Crude oil futures plummeted to over 18-year lows on Wednesday as mounting worries about excess supply and concerns over imminent drop in energy demand took a toll on the commodity.
West Texas Intermediate Crude oil futures for May ended down $0.24, or 1.2%, at $19.87 a barrel, the lowest close since February 2002.
Brent crude futures lost nearly $2.00, or about 6.5%, to settle at $27.69 a barrel.
The International Energy Agency (IEA) has forecast a 29 million barrel per day (bpd) dive in April oil demand to a level last seen in 1995 and said no output cut could fully offset the near-term falls facing the market.
“There is no feasible agreement that could cut supply by enough to offset such near-term demand losses,” the IEA said in its closely-watched monthly report.

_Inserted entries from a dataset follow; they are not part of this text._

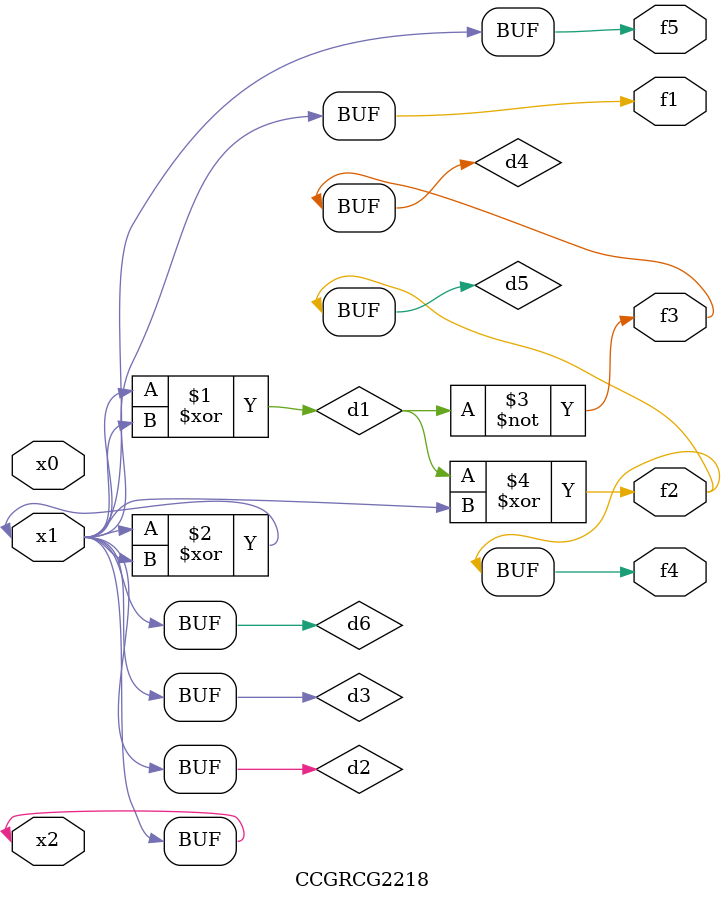
<source format=v>
module CCGRCG2218(
	input x0, x1, x2,
	output f1, f2, f3, f4, f5
);

	wire d1, d2, d3, d4, d5, d6;

	xor (d1, x1, x2);
	buf (d2, x1, x2);
	xor (d3, x1, x2);
	nor (d4, d1);
	xor (d5, d1, d2);
	buf (d6, d2, d3);
	assign f1 = d6;
	assign f2 = d5;
	assign f3 = d4;
	assign f4 = d5;
	assign f5 = d6;
endmodule

</source>
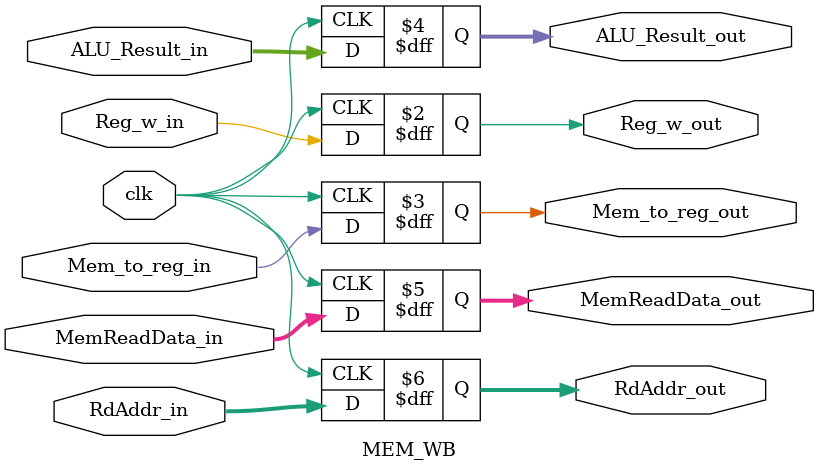
<source format=v>
module MEM_WB(
    input clk,
    // Control Signal input
    input Reg_w_in,
    input Mem_to_reg_in,
    // Others input
    input [31:0] ALU_Result_in,
    input [31:0] MemReadData_in,
    input [4:0] RdAddr_in,
    // Control Signal output 
    output reg Reg_w_out,
    output reg Mem_to_reg_out,
     // Others output
    output reg [31:0] ALU_Result_out,
    output reg [31:0] MemReadData_out,
    output reg [4:0] RdAddr_out
);

    always @(posedge clk) begin
        Reg_w_out <= Reg_w_in;
        Mem_to_reg_out <= Mem_to_reg_in;
        ALU_Result_out <= ALU_Result_in;
        MemReadData_out <= MemReadData_in;
        RdAddr_out <= RdAddr_in;
    end
endmodule
</source>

There is an unprecedented demand shock in energy markets as governments around the world impose draconian measures on the lives of billions of people.
Data released by the Energy Information Administration (EIA) this morning showed crude oil inventories in the U.S. increased by 19.2 million barrels in the week ended April 10, much larger by an expected increase of about 12 million barrels.
Meanwhile, industry group the American Petroleum Institute (API) said on Tuesday that U.S. crude inventories rose by 13.143 million barrels during the period ended on April 10, versus the previous addition of 11.938 million barrels. Official government inventory figures are due later in the day.